In the first round (1998) of the second campaign, it is suggested, for feasibility reasons, to adopt the same corpus and protocol as in the first campaign. Since new systems are participating, this will enable us to compare all systems and check whether the systems who competed in the first phase improved (of course the two groups will be evaluated separately). It is expected that, during the year 1998 the corpus providers will develop new corpora to be used in the second round (1999).

Procedure

The sentence track will take place in several steps, according to a schedule that will be updated as we go along: 
  • Step 1: the raw corpus will be distributed to participants well in advance, in order for them to understand the formats, interface their systems, tune and train them.
  • Step 2: a dry run will take place in order to check the procedures and evaluation programs.
  • Step 3: the participants will return the aligned corpus to the coordinator in the agreed format.
  • Step 4: the proposed alignements will be evaluated and the results returned on the discussion list.
  • Step 5: the results will be discussed on the list and at the SENSEVAL workshop (2-4 september)
  • Step 6: a longer discussion and analysis of results will take place in the fall, with the goal of publishing the results and planning the second round.

Evaluation method

The discussion that started on the list and the one that took place in the first campaign showed that evaluation of parallel text alignment is by no means a simple task, even at the sentence level. Again, feasibility constraints (time and human ressources) partially drive what can be practically done -- as opposed to what would be theoretically perfect. However, as in any competition, we must make every effort to ensure fairness and openness of the evaluation process. 

The first point that must be stressed is that the idea of "competition" is only a pretext to do collectively an interesting piece of scientific work, and improving our systems. The final ranking of systems (if any such ranking is possible) is not very important. It was noted during the discussions that it is extremely difficult to compare systems with different goals and different resources. For exemple, a system which does an extremely accurate alignment on one language pair only, and another one which does a rougher job but on any language pair, are both "good" in a different sense. 

The discussion seemed to move toward agreement on several ideas.  [I hope that this reflects correclty what has been said so far, please correct me if not; we can update the page as the discussion goes along -- JV] 
 

  • Various metrics can be used, and compared. There is no need to rank hte systems according to one single final score. Instead, it seems that an array of measures will more accurately reflect the behavior of the various sytems. Of course, it was pointed out during the discussion that every system can become a "winner" according to some metric, or in other terms, that everybody can propose an esoteric measure that will make their system the best according to that measure. This is true, but we can probably trust peer evaluation and scientific discussion to lead to a consensual array of "reasonable" measures. And why not have several "winners"?
  • A blind quantitative evaluation is not enough, whatever the metrics or combination of metrics we can use. The quantitative evaluation must be completed by a precise description of the systems in terms of resources used, applicative context, internal principles and overall capabilities (beyond the narrow one being tested).
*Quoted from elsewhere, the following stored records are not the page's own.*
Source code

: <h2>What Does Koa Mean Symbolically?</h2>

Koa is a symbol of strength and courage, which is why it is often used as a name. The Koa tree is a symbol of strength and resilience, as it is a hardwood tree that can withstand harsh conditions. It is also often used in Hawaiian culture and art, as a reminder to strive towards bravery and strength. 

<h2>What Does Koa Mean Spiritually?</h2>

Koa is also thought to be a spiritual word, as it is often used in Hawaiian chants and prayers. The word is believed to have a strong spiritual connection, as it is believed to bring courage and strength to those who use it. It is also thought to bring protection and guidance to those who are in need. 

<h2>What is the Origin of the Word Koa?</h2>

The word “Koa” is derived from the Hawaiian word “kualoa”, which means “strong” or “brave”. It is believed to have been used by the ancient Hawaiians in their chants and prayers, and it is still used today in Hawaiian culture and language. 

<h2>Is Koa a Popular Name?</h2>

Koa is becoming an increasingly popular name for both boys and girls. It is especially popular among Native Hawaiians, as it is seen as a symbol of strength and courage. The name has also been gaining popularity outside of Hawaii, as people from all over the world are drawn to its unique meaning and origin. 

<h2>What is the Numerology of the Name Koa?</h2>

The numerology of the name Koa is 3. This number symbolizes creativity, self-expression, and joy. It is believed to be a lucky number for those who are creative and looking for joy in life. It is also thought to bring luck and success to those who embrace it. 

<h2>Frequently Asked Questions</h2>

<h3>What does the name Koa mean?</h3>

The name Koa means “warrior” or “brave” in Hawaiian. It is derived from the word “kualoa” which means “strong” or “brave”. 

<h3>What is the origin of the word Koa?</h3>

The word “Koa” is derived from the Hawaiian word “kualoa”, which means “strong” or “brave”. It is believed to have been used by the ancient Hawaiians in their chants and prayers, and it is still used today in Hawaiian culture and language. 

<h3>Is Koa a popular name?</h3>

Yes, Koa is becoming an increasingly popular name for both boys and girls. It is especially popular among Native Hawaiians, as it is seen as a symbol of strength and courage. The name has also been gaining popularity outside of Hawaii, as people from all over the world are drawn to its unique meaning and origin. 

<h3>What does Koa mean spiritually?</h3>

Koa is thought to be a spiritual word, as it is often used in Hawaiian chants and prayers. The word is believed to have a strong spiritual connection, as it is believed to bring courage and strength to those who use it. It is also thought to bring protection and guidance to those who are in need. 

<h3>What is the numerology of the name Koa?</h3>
We could ask systems to fill a specification sheet that could result in a comparison chart which could enable us to understand at a glance what we compare with what. Such a specification sheet could be built collectively through discussion on the list (obvious items are: type and size of ressources used, language pairs accepted, etc.).
  • There should be an adjudication phase during which the participants can discuss the results, raise objections, point our errors, question the metrics, and so on. We will not have much time before the SENSEVAL workshop for such a discussion, but the workshop itself will hopefully be an occasion for discussion, and we will have all fall to analyse the results before we make them more broadly public.
  • In any case, it seems clear that results in isolation do not make sense, and are of interest only if they are accompanied by a detailed discussion explaning the observed efficiency and context, resources, algorithms and so on.